Cert renewal Azure VM Windows 2016

Please fill out the fields below so we can help you better. Note: you must provide your domain name to get help. Domain names for issued certificates are all made public in Certificate Transparency logs (e.g. https://crt.sh/?q=example.com), so withholding your domain name here does not increase secrecy, but only makes it harder for us to provide help.

My domain is: demovm-1.eastus.cloudapp.azure.com/

I ran this command: used win-acme Renew all

It produced this output::
N: Create new certificate (simple for IIS)
M: Create new certificate (full options)
L: List scheduled renewals
R: Renew scheduled
S: Renew specific
A: Renew all
O: More options…
Q: Quit

Please choose from the menu: a

[INFO] Force renewing certificate for [IISBinding] demovm-1.eastus.cloudapp.azure.com
[WARN] First chance error calling into ACME server, retrying with new nonce…
[INFO] Authorize identifier: demovm-1.eastus.cloudapp.azure.com
[INFO] Authorizing demovm-1.eastus.cloudapp.azure.com using http-01 validation (SelfHosting)
[EROR] Authorization timed out
[EROR] Renewal for [IISBinding] demovm-1.eastus.cloudapp.azure.com failed, will retry on next run

My web server is (include version):IIS 10.0.14393.0

The operating system my web server runs on is (include version):Win 2016 Version 1607 (OS Build 14393.3564)
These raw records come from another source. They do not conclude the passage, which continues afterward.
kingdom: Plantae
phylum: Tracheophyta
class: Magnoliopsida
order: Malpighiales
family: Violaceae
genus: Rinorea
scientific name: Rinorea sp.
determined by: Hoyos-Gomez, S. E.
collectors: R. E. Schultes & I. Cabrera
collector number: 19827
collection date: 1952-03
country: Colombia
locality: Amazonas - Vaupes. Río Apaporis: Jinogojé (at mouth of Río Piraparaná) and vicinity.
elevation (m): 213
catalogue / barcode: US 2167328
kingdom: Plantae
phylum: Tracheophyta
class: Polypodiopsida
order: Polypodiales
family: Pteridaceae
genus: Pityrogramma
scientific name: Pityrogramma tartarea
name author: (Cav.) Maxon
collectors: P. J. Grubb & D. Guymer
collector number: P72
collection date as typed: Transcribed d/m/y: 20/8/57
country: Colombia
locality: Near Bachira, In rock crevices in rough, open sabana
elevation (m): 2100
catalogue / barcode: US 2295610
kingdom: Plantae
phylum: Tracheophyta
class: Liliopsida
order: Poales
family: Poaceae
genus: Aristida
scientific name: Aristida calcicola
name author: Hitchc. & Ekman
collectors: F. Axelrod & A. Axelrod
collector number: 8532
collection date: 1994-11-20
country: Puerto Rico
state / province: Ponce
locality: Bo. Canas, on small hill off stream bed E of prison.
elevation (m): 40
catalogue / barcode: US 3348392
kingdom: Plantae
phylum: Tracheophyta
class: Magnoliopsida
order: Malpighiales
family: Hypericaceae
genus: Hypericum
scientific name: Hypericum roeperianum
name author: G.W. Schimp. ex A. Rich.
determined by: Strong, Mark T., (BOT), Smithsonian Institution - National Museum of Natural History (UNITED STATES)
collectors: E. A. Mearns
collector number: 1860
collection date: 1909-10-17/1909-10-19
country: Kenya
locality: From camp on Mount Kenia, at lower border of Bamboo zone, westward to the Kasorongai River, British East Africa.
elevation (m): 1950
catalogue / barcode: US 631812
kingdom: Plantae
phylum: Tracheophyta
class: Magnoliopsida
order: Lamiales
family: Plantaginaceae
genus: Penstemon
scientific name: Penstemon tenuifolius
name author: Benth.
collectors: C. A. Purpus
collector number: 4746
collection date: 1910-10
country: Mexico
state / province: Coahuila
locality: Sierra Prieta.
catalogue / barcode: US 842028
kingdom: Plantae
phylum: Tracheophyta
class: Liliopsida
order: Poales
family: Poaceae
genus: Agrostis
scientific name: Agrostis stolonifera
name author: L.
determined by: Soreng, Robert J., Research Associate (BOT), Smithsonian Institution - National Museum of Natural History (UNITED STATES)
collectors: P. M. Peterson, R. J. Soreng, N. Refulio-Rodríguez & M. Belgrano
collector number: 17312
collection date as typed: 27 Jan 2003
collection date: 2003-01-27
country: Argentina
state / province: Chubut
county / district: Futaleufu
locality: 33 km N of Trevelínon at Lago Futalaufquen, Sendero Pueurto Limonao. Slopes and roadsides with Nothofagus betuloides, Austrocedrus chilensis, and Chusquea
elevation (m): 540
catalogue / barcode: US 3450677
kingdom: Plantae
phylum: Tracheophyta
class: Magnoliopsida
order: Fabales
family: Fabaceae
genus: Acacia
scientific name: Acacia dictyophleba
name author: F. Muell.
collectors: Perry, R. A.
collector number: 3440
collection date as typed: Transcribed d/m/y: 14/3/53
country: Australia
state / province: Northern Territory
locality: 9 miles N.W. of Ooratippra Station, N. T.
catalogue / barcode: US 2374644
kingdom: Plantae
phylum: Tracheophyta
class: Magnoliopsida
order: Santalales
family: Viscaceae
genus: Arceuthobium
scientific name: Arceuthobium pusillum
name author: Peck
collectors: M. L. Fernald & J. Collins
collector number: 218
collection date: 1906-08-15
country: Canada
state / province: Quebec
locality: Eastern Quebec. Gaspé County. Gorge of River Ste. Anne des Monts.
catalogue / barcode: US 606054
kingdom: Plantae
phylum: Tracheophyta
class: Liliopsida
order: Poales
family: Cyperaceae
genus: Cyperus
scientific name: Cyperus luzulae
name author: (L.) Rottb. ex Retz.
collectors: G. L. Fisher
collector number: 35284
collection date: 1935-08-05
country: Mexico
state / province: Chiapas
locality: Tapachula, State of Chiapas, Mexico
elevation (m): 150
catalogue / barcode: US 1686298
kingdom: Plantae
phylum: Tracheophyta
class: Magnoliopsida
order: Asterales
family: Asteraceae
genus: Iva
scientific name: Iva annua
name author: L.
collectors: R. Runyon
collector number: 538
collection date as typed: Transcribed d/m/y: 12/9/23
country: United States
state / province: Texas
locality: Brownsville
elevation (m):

My hosting provider, if applicable, is: Azure - Wincodw 2016 VM w/ IIS

I can login to a root shell on my machine (yes or no, or I don’t know):Yes

I’m using a control panel to manage my site (no, or provide the name and version of the control panel):

The version of my client is (e.g. output of certbot --version or certbot-auto --version if you’re using Certbot):

1 Like

Hi @lls55

your http port doesn’t answer - see https://check-your-website.server-daten.de/?q=demovm-1.eastus.cloudapp.azure.com

Domainname Http-Status redirect Sec. G
http://demovm-1.eastus.cloudapp.azure.com/ 40.117.239.176 -14 10.140 T
Timeout - The operation has timed out
https://demovm-1.eastus.cloudapp.azure.com/ 40.117.239.176 -14 10.037 T
Timeout - The operation has timed out
http://demovm-1.eastus.cloudapp.azure.com/.well-known/acme-challenge/check-your-website-dot-server-daten-dot-de 40.117.239.176 -14 10.040 T
Timeout - The operation has timed out

Only timeouts. Your error message shows the same:

A working port 80 is required if you want to use http validation.

Read

May be a not running webserver, may be a blocking firewall.

2 Likes

Yes, you need to open port 80 and port 443, both on the machine firewall and in Azure networking for your cloud vm instance. This is to allow http validation on port 80 and to allow your https connection once you have https working.

Ultimately you need a working publicly visible website before you can use http validation, although you can alternatively use DNS validation.

1 Like

This topic was automatically closed 30 days after the last reply. New replies are no longer allowed.